_Directive 1_
Decide whether each statement agrees with the khangchiu passage, giving yes or no and quoting the deciding words of the passage. (a) The khangting may give his sleeping space to a guest. (b) Khangbonmais continue to sleep in the khangchiu. (c) The chawang and the singku also keep a count of dates.
_Directive 2_
Resume the khangchiu passage after its last sentence, carrying its account of the dormitory forward.

Begin Quoted passage

The older members, constituted by youths in their prime, look after the affairs of the village. These youths formed the most important group in the functioning of the dormitory. It is their responsibility to maintain good roads and bridges for the villagers. They repair village gate, walls and fences. They help the poor and needy with food items and free labor when necessary. They also help each other out in daily affairs. Special attention is given to the condition of water source of the village. They make it sure that the villagers always have clean drinking water. Maintaining the village wall is another duty of the bachelors. They made stone walls and fences of wood and bamboo. They are the village manpower and defense mechanism. They make necessary decisions for the betterment of khangchiu and the village in general. More detail on the role and function of this group is provided in the following section.

Khangting, the commander of the khangchiu, is the oldest member who resides or sleeps in the dormitory. He commands absolute authority. It is told that whenever he arrives in khangchiu other members rise to their feet in act of respect and offer their seat to him. No member can disobey his order. It is his role to maintain rules and discipline in khangchiu. He also occupies the most strategic location in the sleeping area, which usually is at the edge. This space cannot be occupied by any other member nor can it be given even to a guest. He protects it at all cost. My primary informant narrates about an incident involving his khangting and armed members of Naga National Council (NNC). One day some Naga army came to the village and went to his khangchiu. On arriving, the commander of the army ordered the members and khangting present in the dormitory at that time, “Get up and go to your houses. We are occupying your khangchiu tonight”. The khangting replied “I will not vacate my space. As per my village tradition I have to sleep here. I cannot abandon my khangchiu”. They tried to drag him out by force but the old man stood his ground. Finally, they let him off saying “he is very determined”. This way the men followed their tradition and make sure they perform their duty without fail.

The role of khangting also extends to the counting of dates and seasons. People follow the lunar cycle to keep track of time. Besides him, chawang “king” and singku “priest” also keep their count of dates. These three will come together to see whether their count is in align with each other for any event or festival in the village. If there is disparity, mistake is rectified after consulting each other.

Khangbonmais are the members who have ceased sleeping in khangchiu. However, they hold certain power in decision making by virtue of being the member of the khangchiu. Khangchiu cannot perform any activity which is not approved by khangbonmai. For instance, if a khangchiu wanted to host a festival for the village, the members go to khangbonmai with a pot of rice beer to get their permission. It is also their duty to formally welcome new members into their khangchiu.

End Quoted passage
Begin Extracted records

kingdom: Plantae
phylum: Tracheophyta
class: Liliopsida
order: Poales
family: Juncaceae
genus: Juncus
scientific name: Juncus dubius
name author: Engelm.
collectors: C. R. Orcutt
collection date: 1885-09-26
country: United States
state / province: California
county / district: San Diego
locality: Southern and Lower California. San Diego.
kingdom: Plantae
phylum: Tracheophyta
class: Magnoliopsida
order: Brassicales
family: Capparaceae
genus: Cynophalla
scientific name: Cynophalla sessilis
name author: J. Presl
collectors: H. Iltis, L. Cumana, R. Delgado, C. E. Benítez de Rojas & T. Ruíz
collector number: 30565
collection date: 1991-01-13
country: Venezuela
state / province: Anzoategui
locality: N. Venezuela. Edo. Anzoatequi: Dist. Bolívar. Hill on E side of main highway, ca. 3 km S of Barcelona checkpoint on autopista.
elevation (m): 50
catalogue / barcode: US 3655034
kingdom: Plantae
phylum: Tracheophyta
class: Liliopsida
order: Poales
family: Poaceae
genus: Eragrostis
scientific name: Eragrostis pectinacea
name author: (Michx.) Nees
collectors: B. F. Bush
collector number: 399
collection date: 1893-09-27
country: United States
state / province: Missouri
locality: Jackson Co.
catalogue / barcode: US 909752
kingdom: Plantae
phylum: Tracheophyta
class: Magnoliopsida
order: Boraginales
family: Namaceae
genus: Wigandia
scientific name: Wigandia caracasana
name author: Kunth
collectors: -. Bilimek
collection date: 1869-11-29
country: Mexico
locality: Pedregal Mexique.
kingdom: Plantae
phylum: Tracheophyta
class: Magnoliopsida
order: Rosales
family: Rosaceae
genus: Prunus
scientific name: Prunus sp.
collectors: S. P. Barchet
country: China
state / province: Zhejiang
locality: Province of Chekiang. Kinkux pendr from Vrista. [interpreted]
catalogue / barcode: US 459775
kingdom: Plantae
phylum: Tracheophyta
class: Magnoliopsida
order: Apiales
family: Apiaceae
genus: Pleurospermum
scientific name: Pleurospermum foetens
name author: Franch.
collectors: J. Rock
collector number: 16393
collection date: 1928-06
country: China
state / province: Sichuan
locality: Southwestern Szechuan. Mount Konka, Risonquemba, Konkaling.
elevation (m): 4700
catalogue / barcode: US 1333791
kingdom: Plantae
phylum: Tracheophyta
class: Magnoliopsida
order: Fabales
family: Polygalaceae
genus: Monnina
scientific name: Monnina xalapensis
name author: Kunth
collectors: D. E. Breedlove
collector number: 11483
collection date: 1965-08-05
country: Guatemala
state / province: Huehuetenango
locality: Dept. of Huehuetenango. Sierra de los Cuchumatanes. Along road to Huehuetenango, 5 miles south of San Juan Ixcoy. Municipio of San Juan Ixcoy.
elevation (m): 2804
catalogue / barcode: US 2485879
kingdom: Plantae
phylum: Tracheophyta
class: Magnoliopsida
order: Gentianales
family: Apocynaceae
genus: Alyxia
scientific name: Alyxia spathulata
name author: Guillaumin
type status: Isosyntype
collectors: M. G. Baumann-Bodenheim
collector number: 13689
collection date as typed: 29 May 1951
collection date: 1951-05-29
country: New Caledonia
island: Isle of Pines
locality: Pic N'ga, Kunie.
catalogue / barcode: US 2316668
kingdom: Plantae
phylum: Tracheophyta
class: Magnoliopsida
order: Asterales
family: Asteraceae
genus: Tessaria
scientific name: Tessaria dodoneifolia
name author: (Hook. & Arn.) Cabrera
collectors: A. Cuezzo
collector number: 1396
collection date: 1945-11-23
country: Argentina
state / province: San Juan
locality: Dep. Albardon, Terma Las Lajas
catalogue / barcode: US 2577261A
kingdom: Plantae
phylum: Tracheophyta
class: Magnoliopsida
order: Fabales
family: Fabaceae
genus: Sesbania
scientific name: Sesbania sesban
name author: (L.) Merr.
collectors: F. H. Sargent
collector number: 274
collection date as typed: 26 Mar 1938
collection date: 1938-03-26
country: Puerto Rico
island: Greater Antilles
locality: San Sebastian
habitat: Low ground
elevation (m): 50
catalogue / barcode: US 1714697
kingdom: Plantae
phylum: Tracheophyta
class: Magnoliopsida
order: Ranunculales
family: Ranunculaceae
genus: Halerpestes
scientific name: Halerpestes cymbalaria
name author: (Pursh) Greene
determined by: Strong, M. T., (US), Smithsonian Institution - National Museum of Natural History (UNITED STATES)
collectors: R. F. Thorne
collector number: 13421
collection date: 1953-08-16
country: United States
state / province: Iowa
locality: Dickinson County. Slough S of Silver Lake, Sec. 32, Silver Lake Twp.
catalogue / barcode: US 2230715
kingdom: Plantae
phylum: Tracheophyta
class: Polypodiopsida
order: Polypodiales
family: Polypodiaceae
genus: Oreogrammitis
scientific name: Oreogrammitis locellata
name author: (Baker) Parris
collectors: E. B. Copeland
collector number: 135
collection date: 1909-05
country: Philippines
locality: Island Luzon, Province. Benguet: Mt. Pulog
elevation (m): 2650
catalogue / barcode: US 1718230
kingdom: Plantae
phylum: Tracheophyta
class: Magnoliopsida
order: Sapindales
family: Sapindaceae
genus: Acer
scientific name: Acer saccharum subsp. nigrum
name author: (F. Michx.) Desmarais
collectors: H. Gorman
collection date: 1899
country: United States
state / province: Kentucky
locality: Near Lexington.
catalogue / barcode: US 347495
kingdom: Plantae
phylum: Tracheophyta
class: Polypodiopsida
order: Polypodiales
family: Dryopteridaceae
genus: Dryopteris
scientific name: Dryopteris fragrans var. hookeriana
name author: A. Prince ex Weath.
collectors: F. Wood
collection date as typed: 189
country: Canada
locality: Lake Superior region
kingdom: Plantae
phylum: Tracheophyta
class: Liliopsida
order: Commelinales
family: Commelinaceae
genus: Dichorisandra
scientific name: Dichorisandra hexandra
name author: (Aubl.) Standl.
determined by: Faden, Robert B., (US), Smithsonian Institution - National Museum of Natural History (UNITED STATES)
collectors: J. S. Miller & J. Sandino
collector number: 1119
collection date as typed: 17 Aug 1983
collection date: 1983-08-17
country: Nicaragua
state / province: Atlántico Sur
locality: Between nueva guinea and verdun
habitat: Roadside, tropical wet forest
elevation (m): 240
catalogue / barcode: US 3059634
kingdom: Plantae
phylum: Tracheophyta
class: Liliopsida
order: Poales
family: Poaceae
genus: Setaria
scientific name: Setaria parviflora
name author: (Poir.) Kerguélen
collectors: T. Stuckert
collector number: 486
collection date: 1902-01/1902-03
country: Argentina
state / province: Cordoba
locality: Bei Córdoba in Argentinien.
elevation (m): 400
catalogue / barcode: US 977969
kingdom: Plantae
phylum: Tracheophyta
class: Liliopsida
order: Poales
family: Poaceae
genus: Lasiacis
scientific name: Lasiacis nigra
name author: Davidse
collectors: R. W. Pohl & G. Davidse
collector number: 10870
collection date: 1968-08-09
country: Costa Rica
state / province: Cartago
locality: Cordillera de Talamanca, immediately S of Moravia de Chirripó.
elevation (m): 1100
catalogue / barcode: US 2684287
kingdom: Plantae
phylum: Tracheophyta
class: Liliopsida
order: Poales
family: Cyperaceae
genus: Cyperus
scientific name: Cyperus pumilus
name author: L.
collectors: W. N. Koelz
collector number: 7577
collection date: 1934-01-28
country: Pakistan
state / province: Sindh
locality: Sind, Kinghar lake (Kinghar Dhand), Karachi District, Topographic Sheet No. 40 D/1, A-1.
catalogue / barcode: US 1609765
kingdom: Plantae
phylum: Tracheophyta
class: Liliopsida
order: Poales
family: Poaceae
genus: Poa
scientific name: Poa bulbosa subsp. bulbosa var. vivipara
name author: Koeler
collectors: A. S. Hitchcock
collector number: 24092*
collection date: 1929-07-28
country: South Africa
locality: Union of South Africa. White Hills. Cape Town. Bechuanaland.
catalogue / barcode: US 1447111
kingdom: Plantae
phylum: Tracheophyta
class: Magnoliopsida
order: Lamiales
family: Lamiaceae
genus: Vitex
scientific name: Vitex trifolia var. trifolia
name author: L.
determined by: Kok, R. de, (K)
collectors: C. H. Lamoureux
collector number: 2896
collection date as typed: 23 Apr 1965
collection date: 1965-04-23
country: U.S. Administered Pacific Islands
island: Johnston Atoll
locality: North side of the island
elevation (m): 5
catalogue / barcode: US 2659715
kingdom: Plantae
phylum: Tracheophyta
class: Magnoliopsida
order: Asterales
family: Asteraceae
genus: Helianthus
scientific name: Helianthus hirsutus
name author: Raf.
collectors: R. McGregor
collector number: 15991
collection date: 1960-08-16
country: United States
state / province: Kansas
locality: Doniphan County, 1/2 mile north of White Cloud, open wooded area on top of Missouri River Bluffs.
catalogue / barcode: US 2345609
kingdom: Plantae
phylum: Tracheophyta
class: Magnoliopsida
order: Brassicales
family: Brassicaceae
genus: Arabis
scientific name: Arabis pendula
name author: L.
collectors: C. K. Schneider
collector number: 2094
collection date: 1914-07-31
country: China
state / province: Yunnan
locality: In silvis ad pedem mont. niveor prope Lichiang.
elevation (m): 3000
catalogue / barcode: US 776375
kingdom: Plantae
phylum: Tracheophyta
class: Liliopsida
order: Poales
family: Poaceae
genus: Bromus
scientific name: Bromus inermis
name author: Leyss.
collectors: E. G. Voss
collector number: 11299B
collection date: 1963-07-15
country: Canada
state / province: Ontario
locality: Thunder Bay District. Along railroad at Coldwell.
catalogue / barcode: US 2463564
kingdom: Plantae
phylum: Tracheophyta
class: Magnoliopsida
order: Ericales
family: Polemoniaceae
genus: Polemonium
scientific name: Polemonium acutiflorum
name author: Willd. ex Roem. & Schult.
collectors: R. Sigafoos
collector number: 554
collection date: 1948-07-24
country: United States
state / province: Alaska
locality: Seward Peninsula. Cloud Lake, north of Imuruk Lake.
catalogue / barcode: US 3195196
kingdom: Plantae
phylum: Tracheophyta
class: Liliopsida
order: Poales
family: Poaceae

End Extracted records

_Exercise result 1_
(a) No: "This space cannot be occupied by any other member nor can it be given even to a guest."
(b) No: "Khangbonmais are the members who have ceased sleeping in khangchiu."
(c) Yes: "Besides him, chawang “king” and singku “priest” also keep their count of dates."

_Exercise result 2_
Despite the age grade hierarchy in distribution of roles and duties of the members “an egalitarian spirit was a feature of the community life of the Liangmai which owed much to the youth dormitory itself where all members – rich and poor, old and young, strong and weak – were treated equally” (Daimai and Ranjan 2015). The members of youth dormitories often assist in various communal endeavors. The welfare of the village and the villagers are looked after by the members of youth dormitories. They also helped in providing firewood, drinking water and sometimes food items to the needy, especially the poor and the widowed. When a person wanted to build a chakiuki, a traditional grand house, he goes to the apai/pai, the village council, with a pot of rice beer and seeks its permission. When the permission is granted and it is declared that such a person is to construct a grand house, all able-bodied villagers extended their help, including members of different khangchiu. In such event, work distribution is given to each khangchiu and they try to perform better than the other. On completion of the work, a bull or pig is offered by the owner of the house for a feast. In case a bull is offered, the competition to capture the animal becomes an important and exciting event in itself. Whoever captures the bull first is highly praised and in turn it brings laurels to the khangchiu he belongs to. Such achievement is much coveted by the people.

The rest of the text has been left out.